The working agreement between the UK’s National Crime Agency (NCA), which investigates serious and organized crimes, and Europol will sit under the UK-EU trade and cooperation agreement (TCA). That’s the limited post-Brexit free trade agreement between the two parties signed at the end of 2020.
Although the NCA claimed that “operational cooperation” between the two had continued “effectively and without interruption” since the start of this year, the new working and administrative arrangement will herald a more formal working relationship.
“Shared capabilities protected under the TCA, and now also the new arrangement, include the presence of UK/NCA liaison officers based in Europol headquarters, access to Europol’s secure messaging system, the ability to attend and organize operational and other meetings at Europol, the ability to contribute to Europol analysis projects in order to benefit from the agency’s coordination and analytical functions, and the fast and effective exchange of data,” it explained.

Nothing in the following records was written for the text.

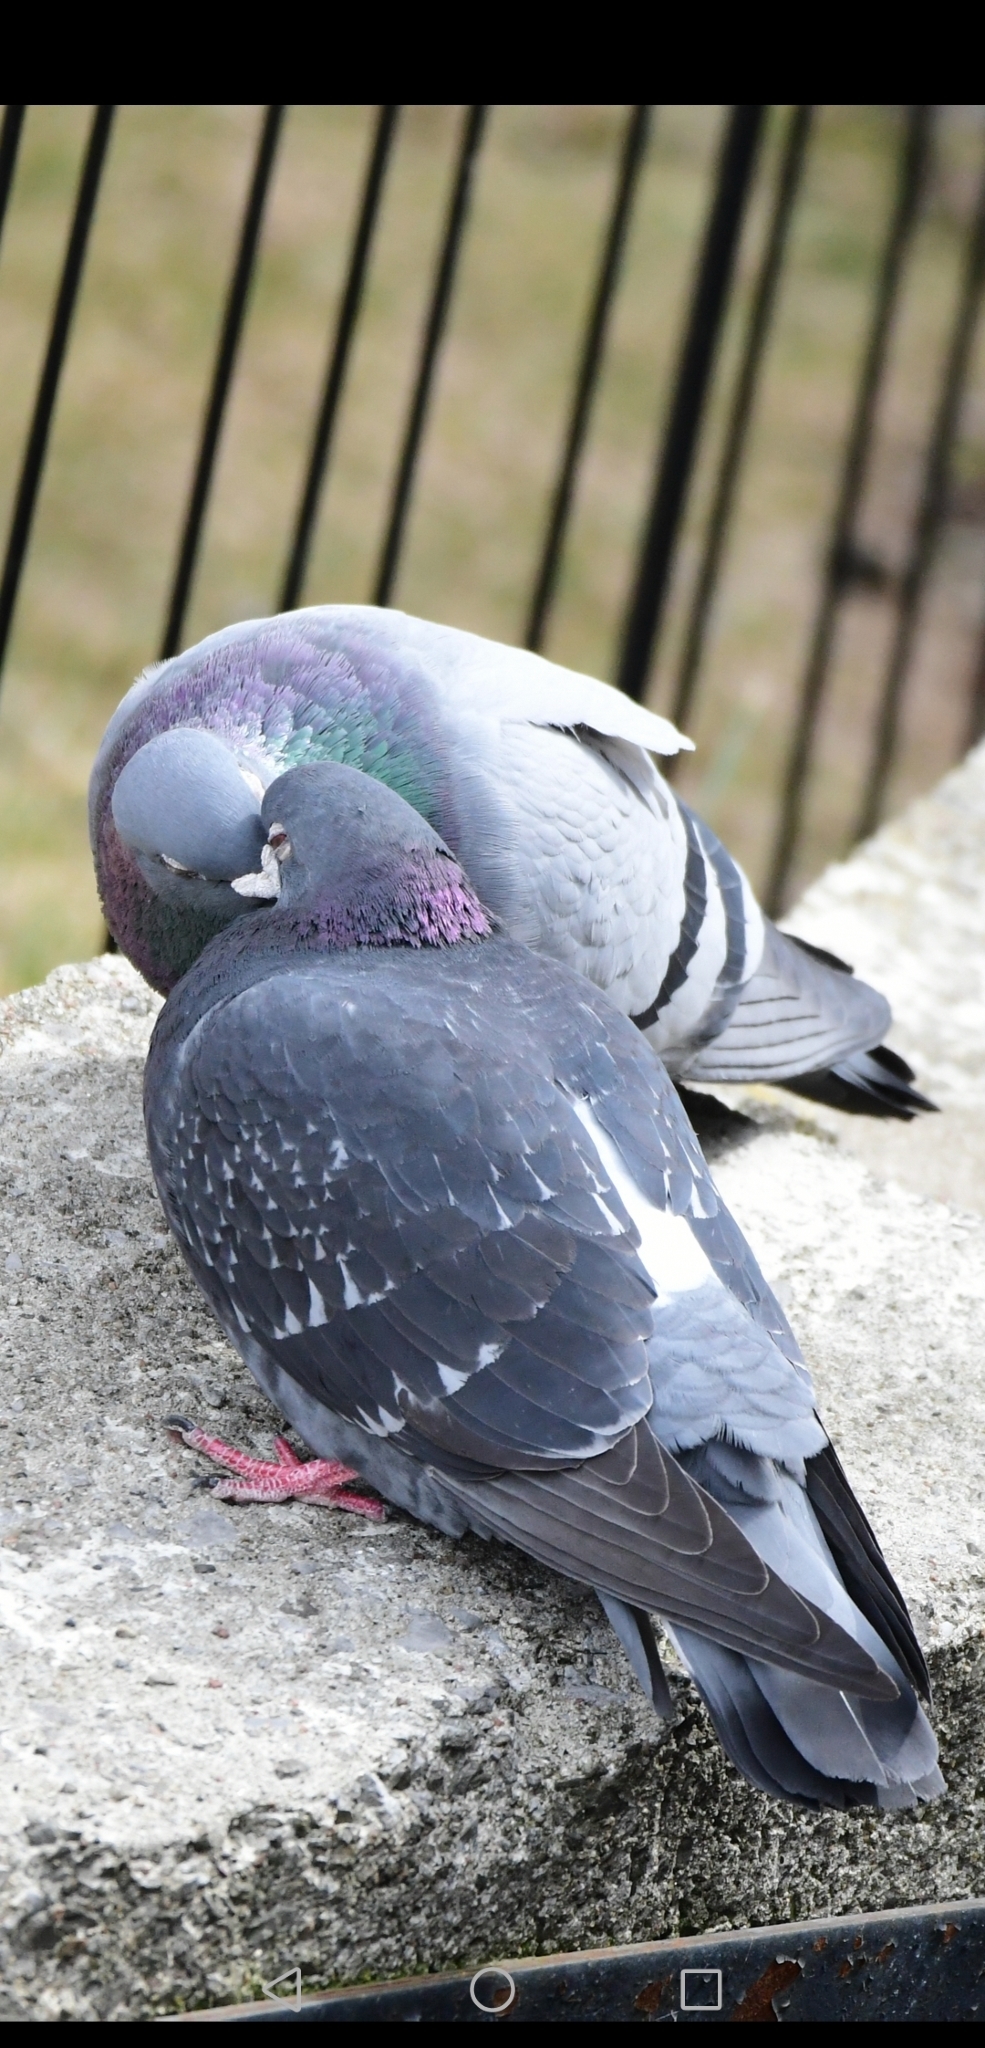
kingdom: Animalia
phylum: Chordata
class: Aves
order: Columbiformes
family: Columbidae
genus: Columba
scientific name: Columba livia
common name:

The NCA pointed to its role in helping to ‘takedown’ the Emotet botnet and the DoubleVPN cybercrime service this year as proof of its enduring close relationship with law enforcement agencies in EU member states.
Cooperation on such matters was a key concern of security experts following the Brexit vote in 2016.
Given cybercrime’s borderless, transnational nature, police across jurisdictions recognize the need to share intelligence to promptly track and disrupt organized gangs.
“This arrangement with Europol supports our continued work to tackle the full range of crime threats facing the UK and our European neighbors,” said the NCA’s outgoing director-general, Lynne Owens.
“We are relentlessly focused on tackling serious and organized criminals, including those who abuse children, who fuel violence through trafficking drugs and firearms, who steal money and information through fraud and cybercrime, and those behind the people smuggling which risks the lives of migrants for profit.”